7. The method according to any one of claims 1-6, wherein the obtaining of the commodity packing diagram corresponding to the target commodity comprises:

acquiring a target document containing the commodity packaging diagram;

and extracting the commodity packaging drawing from the target document.

8. The method according to any one of claims 1-6, wherein the identifying text content in the package map of the commodity based on an Optical Character Recognition (OCR) technique comprises:

in response to the intercepting operation, the commodity packing diagram is segmented into at least one sub-image;

and performing character recognition on the at least one sub-image based on the OCR technology to obtain the text content.

9. The method according to any one of claims 1-6, wherein the identifying text content in the package map of the commodity based on an Optical Character Recognition (OCR) technique comprises:

identifying and extracting at least one target area from the commodity packaging diagram based on a target detection algorithm, wherein the target area comprises character information;

and performing character recognition on the at least one target area based on the OCR technology to obtain the text content.

10. The method according to any one of claims 1-6, wherein said abnormally labeling the first difference portion in the text content comprises:

in the text content, adjusting the font and/or the font size of the first difference part;

and carrying out color labeling on the adjusted first difference part.

11. The method according to any one of claims 1-6, further comprising:

comparing the document content with the text content to determine a second difference portion different from the text content in the document content;

performing exception marking on the second difference part in the document content;

and displaying the marked document content.

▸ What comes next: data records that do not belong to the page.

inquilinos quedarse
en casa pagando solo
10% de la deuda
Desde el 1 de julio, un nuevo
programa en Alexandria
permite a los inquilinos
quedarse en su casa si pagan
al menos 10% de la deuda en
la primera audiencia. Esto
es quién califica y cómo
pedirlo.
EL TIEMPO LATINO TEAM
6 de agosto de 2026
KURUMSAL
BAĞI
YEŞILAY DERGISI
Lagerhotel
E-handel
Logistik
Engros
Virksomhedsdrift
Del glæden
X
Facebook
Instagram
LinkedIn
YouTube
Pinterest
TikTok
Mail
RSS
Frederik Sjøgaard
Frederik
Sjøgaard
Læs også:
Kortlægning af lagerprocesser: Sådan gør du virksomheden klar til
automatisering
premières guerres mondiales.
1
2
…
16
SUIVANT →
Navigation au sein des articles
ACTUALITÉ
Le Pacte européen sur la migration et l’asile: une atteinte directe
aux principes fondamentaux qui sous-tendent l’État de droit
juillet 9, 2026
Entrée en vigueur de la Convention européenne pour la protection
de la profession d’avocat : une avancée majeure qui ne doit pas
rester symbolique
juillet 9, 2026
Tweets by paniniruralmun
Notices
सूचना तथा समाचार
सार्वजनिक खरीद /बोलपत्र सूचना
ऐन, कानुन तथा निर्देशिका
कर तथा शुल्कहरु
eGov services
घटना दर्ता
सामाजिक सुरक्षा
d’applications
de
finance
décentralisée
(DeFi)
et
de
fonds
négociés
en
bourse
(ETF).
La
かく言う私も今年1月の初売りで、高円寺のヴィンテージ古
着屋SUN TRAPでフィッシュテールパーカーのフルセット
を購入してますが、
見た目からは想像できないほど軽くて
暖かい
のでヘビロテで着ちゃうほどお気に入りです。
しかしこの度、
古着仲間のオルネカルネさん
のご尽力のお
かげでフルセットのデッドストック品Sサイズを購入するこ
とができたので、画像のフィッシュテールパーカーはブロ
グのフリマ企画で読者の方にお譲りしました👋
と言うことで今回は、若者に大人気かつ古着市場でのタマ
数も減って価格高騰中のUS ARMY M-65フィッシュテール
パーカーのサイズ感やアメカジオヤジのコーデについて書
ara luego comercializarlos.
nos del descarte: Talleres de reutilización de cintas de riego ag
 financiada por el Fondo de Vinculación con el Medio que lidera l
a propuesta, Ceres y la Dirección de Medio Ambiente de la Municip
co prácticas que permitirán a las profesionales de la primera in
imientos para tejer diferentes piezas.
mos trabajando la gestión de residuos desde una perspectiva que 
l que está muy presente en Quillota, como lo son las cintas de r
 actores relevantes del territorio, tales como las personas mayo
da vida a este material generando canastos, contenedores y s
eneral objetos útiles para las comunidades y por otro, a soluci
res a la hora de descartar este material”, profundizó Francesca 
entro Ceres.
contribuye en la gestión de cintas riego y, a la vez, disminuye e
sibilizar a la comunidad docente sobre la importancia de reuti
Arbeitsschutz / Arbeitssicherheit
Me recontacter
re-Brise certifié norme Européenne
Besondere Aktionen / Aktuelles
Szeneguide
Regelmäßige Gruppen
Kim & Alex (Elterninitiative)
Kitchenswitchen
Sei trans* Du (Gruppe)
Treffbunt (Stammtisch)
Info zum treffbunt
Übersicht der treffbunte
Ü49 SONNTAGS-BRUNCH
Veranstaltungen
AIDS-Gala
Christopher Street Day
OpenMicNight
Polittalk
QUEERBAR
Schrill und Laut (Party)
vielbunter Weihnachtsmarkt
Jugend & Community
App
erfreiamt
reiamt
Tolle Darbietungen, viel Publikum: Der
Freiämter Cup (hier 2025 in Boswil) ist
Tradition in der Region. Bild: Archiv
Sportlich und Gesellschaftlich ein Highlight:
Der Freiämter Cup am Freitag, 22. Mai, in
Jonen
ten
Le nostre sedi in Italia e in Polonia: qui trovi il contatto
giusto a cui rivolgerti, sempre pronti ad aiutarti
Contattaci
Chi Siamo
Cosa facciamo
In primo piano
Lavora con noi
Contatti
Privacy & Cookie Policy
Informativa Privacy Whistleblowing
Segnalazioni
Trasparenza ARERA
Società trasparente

12. The method according to any one of claims 1-6, further comprising:

sending prompt information, wherein the prompt information is used for prompting the checking and/or the modification of the first difference part in the commodity packaging diagram;

and/or the presence of a gas in the gas,

and generating and displaying a checking report, wherein the checking report comprises at least one of the corresponding relation between the first attribute field and the first attribute value, the corresponding relation between the third attribute field and the third attribute value and the first nutrient component information of the target commodity in the text content.

13. A commodity information processing device based on Robot Process Automation (RPA) and Artificial Intelligence (AI), which is applied to an RPA robot and comprises:

14. The apparatus of claim 13, wherein the alignment module is configured to:

15. The apparatus of claim 14, wherein the alignment module is further configured to:

16. The apparatus of claim 13, wherein the alignment module is configured to:

17. The apparatus of claim 13, wherein the text content includes first nutritional component information of the target product, the apparatus further comprising:

the first processing module is used for extracting the first nutrient component information from the text content; aiming at any component information in the first nutritional component information, a regular expression matched with the any component information is obtained; matching the regular expression with the any component information; and if not, performing replacement processing on any component information based on the regular expression.

18. An electronic device comprising a memory, a processor, and a computer program stored on the memory and executable on the processor, the processor implementing the method of any of claims 1-12 when executing the computer program.

19. A non-transitory computer-readable storage medium, on which a computer program is stored, which, when being executed by a processor, carries out the method according to any one of claims 1-12.